### Set exercise a
In two sentences, summarize the forum thread on the coefficient of a generating function.

If given a GF $F(x) = \frac{1}{(1-rx)^2}$, how do I find the coefficient for the term $x^n$?
I can tell $F(x) = A(x)^2$, where $A(x)$ is the GF for the sequence $1, r, r^2, r^3, r^4, \ldots$ but I don't know how to find the coefficient at $x^n$.
Thanks.
On
If you use the generalized binomial theorem
$$(a+b)^\alpha=\sum_{k\ge 0}\binom{\alpha}{k}a^{\alpha -k} b^\alpha,\ |a|>|b|$$
then we have
$$F(x)=(1+(-rx))^{-2}=\sum_{k\ge0}\binom{-2}{k}(-rx)^k=\sum_{k\ge0}\binom{k+1}{k}r^kx^k=\sum_{k\ge0}(k+1)r^kx^k$$
so $$[x^k]F(x)=(k+1)r^k$$
P.S.: you dont need take care of convergence because this is just a formal power series.
You need to make the Cauchy product of $A$ with itself :
$$F=A^2=\sum_{n\geq 0}r^nx^n\sum_{n\geq 0}r^nx^n=\sum_{n,m\geq 0}r^{n+m}x^{n+m}=\sum_{N\geq 0}\sum_{n=0}^Nr^Nx^N $$
In the last equality I made the change of variable $(n,m)\mapsto (n,n+m)$ the inverse of this change of variable is given by $(n,N)\mapsto (n,N-n)$ (This is exactly the Cauchy-product of two series here).
Now :
$$F=A^2=\sum_{N\geq 0}\sum_{n=0}^Nr^Nx^N=\sum_{N\geq 0}\left(\sum_{n=0}^N1\right)r^Nx^N=\sum_{N\geq 0}(N+1)r^Nx^N$$

### Supplied entries
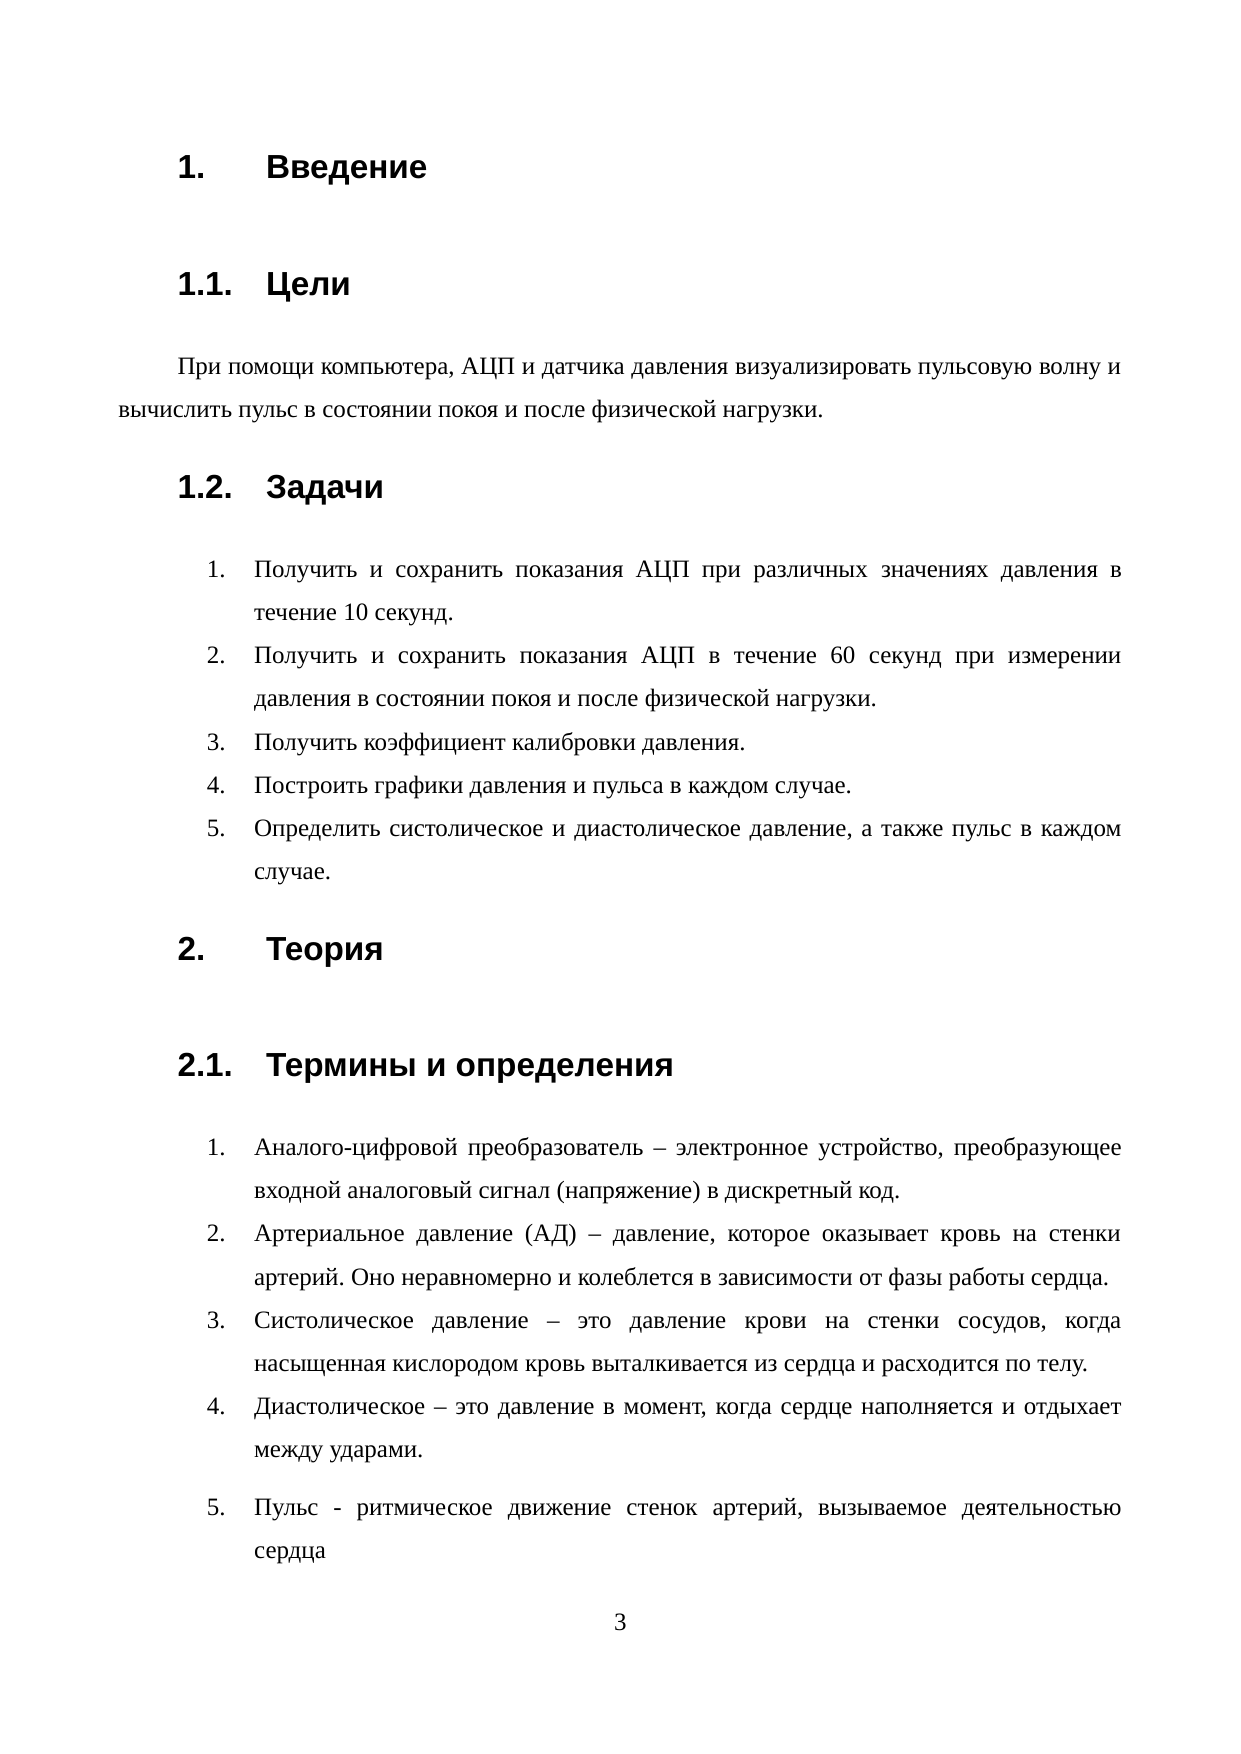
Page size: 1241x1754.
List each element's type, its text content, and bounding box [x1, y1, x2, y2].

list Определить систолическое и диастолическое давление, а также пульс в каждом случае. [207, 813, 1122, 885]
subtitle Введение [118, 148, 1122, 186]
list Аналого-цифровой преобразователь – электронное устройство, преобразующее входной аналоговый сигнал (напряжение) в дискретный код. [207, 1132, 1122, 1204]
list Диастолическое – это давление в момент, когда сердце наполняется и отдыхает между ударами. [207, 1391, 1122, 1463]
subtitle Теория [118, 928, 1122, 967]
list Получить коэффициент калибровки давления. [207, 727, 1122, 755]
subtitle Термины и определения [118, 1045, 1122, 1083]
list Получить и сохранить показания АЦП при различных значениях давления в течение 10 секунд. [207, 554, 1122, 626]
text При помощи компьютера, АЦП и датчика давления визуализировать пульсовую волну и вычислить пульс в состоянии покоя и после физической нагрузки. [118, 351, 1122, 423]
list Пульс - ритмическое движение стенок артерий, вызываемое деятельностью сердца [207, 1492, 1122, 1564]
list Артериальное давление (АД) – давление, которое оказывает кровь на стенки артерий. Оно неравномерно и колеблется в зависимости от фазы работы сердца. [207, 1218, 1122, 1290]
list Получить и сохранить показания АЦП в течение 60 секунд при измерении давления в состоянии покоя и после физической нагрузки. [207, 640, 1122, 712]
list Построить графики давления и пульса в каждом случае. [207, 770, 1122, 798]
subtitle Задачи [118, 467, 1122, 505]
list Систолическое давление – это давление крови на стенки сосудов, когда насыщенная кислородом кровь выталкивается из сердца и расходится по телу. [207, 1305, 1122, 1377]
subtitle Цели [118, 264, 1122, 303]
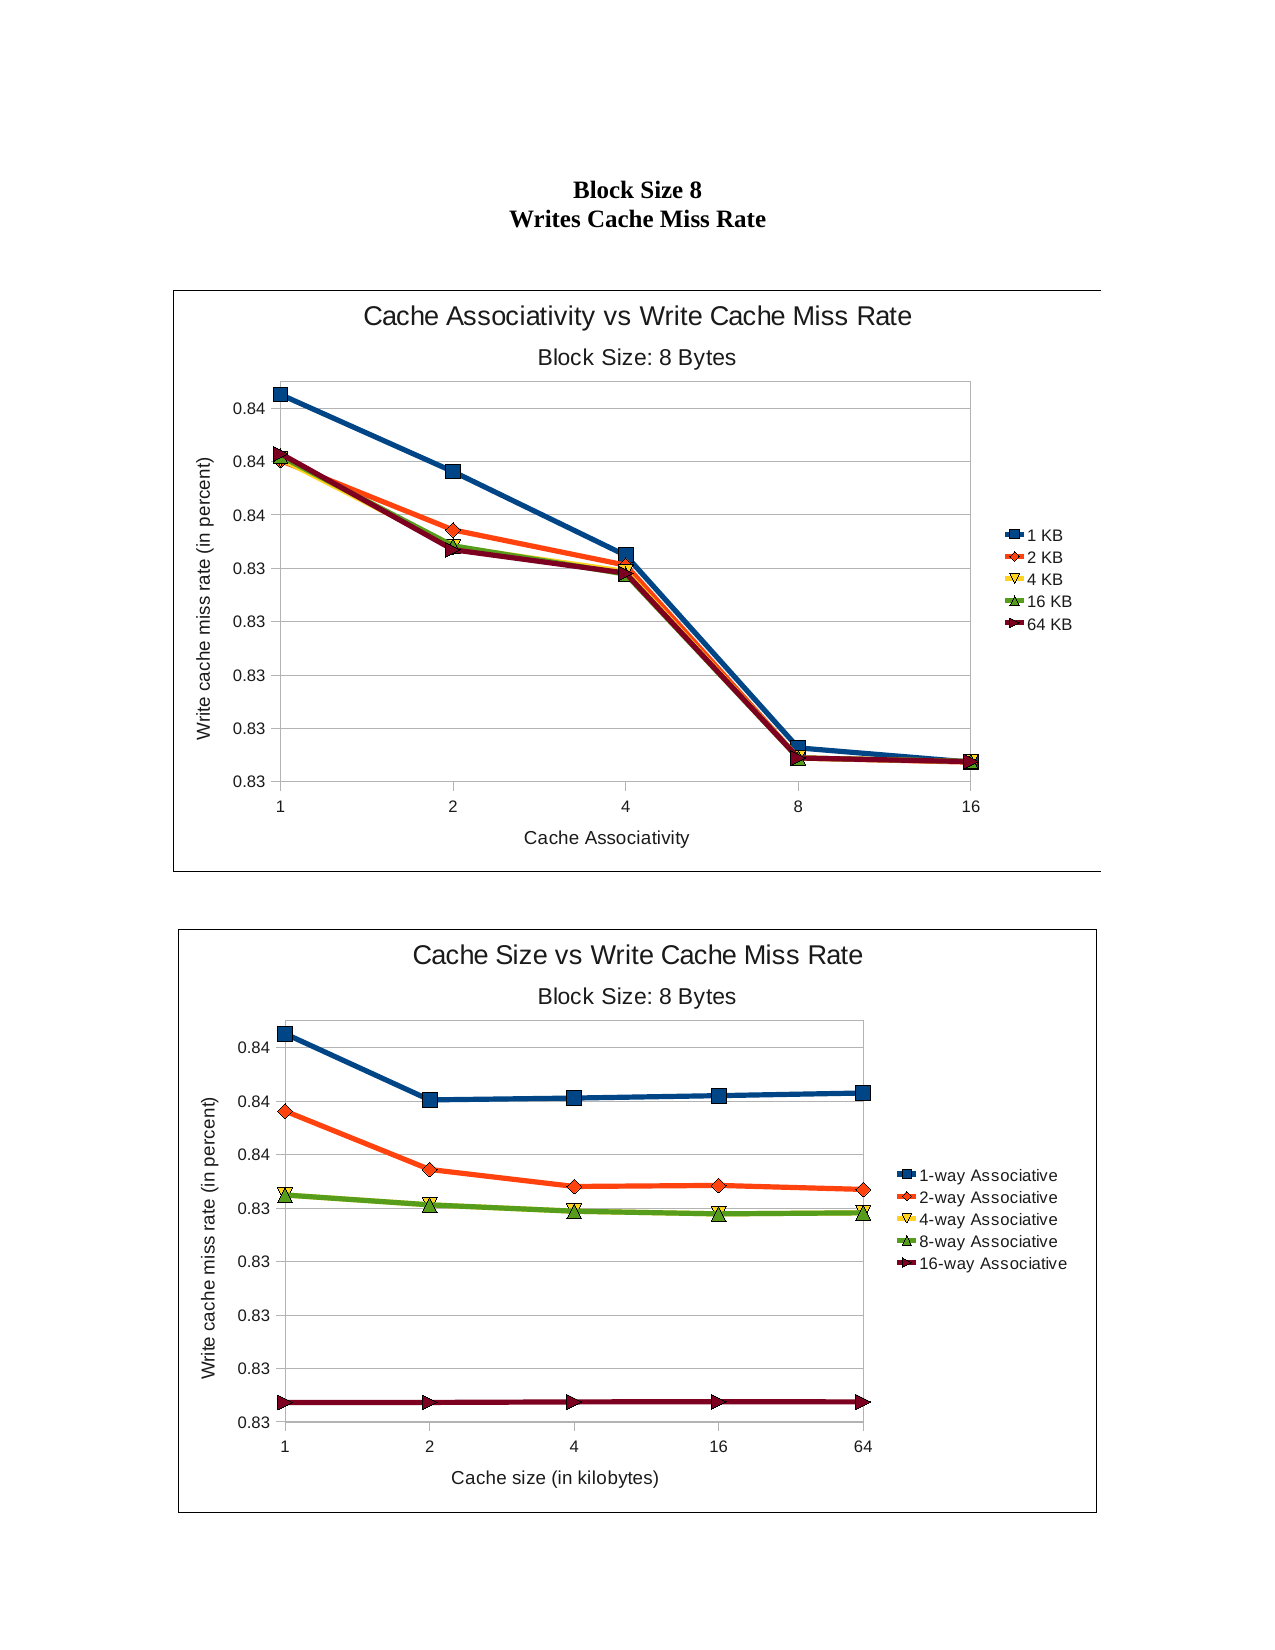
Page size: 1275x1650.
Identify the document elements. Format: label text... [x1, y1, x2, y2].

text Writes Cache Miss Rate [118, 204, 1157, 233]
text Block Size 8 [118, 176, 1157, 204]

### Set exercise b
Copy the records word for word, starting at their first line and going on through the line containing "List each element's". Leave the pictures out.

### Right answer a
A poster asks how to find the coefficient of x^n in the generating function F(x) = 1/(1-rx)^2, noting that F is the square of the generating function for 1, r, r^2, r^3, and so on. One reply applies the generalized binomial theorem to obtain the coefficient (k+1)r^k, while another takes the Cauchy product of that series with itself and arrives at (N+1)r^N.

### Right answer b
Page size: 1241x1754.
List each element's type, its text content, and bounding box [x1, y1, x2, y2].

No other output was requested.